Le mot à l’époque n’était pas galvaudé, l’expression peu usitée. Nous sommes au milieu des années soixante, et comme le rappelle le texte de Raphaël Rubinstein, Pierre Buraglio n’employait même pas le verbe déconstruire. « La peinture doit se détruire (soulignons par ailleurs la forme pronominale) pour se reconstruire », disait-il, et ne pensait certainement pas, comme le firent avant et après tant d’autres, à un abandon pur et simple du médium. La reconstruction est aussitôt envisagée, quasiment initiée, dans une dialectique, l’antithèse pour aller vers la synthèse, quelque chose de nouveau où la peinture se trouverait sauvegardée, dépassée, transcendée (ah, l’impossibilité de trouver un équivalent à l’allemand aufheben).
Cela dit, Pierre Buraglio allait se montrer radical, son refus le fut, comme il n’y en eut pas d’autres. Après son engagement en 1968, ayant rejoint l’Atelier populaire d’affiches de l’École nationale supérieure des Beaux-Arts, il arrêta de peindre, militantisme obligeant, et question d’éthique (que son professeur Roger Chastel avait mise au-dessus de l’esthétique), devint receveur de rotative dans une imprimerie.
Voilà pour un premier aller et retour, il en résulta une peinture sans peinture si l’on veut, bien sûr sans représentation (bannie de même de la littérature ces années-là), avec les Châssis, les Cadres, vers 1974-1975. Époque également où le groupe Supports/Surfaces privilégiait les matériaux, Pierre Buraglio en fut proche, il n’en fit pas partie, un compagnon de route, dirait-on sur un autre terrain.
Il est utile de remonter aussi loin en arrière, le Musée d’art moderne et contemporain de Saint-Étienne y invite, dépliant, déployant un parcours d’une soixantaine d’années, intitulé Bas Voltage, ce qu’on prendra pour une litote, atténuation, d’une exposition d’un bout à l’autre de haute tension. Il est la poésie prenante des œuvres, il est, dans leur succession et leur face-à-face d’une rétrospective, cette dialectique justement, sur plus d’un plan.

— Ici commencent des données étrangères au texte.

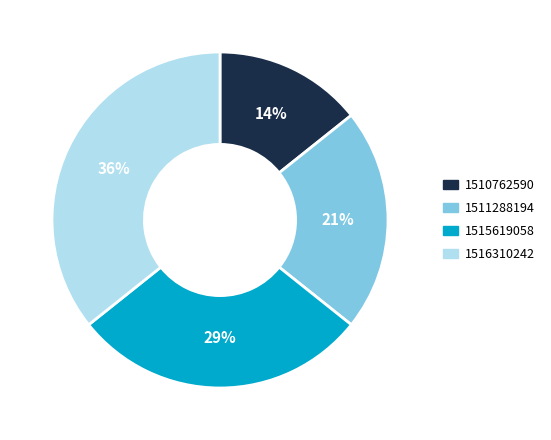

The 1516310242 slice represents 27% of the pie. True or false?

False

Pierre Buraglio est un homme des détours, aussi direct que soit son art, révélant ouvertement son faire, son processus. Il va vers les grands maîtres du passé, cela s’appelle « dessiner d’après », et la mise à nu des structures concerne les Delacroix, Cézanne, Munch, d’autres. Ailleurs, de vulgaires rubans de masquage, récupérés chez un carrossier, sont agrafés sur papier calque ; et que dire des Fenêtres, ramassées sur des chantiers de démolition, laissées dans leur état, altérées des fois. Le bas et le haut (l’allemand, encore, parle de Hochkultur), le noble et le trivial, se rejoignent, vieux paquets de Gauloises bleues dont il dira « ramasser de la couleur », même couleur des plaques émaillées de métro qu’il rapprochera du céramiste florentin (du quinzième siècle quand même) Andrea della Robbia.
On a vu Pierre Buraglio dans l’atelier de 1968, après dans une imprimerie. Avec le logo des Gauloises, voici le retour du texte, travail de typographe qui ailleurs aboutit à de véritables poèmes visuels. En 2005, une trentaine d’années plus tard, il met en place, sur la page blanche d’une lithographie, un poème d’Hubert Lucot : « À Guantanamo, un vide, la suspension du droit et même de la raison… Il en sort un cri que nous n’entendons pas ».
Dans la première salle, telles peintures sont discrètement liées à la vie de l’artistes, sa silhouette y est même visible sur l’une d’elles. Il faut attendre bien longtemps avant que Pierre Buraglio, de retour à la figuration, ne nous fasse retrouver aussi sa personne, sa vie, son environnement, l’immeuble familial de Charenton par exemple. Et allons vers la toute dernière pièce de l’exposition, peinture de grande dimension, œuvre dédiée à son père mobilisé pendant la Deuxième Guerre mondiale. On a croisé entretemps les baigneurs de Degas, réduits à des silhouettes esquissées en quelques traits, sans plus d’identité ; d’autres figures s’étaient trouvées évidées, réalisées au pochoir, reproductibles donc à l’envi. Les Caviardages, oblitérations à l’encre noire, avaient repris l’idée d’effacement, picturalement si séduisante dans tel Recouvrement, dès 1965 ; là, dans les agendas, un regard était offert et refusé, dans les pages du Monde, noircies à leur tour, coloriées puissamment, comme des fenêtres nouvelles s’ouvraient, sur quelque chose de trop plein et d’illisible, au contraire des Fenêtres vides n’ouvrant que sur le mur où elles sont accrochées. Au visiteur de faire ces va-et-vient, ils ont conduit Pierre Buraglio à un art de belle universalité, ne reniant rien, aboutissant à de très riches heures de synthèse.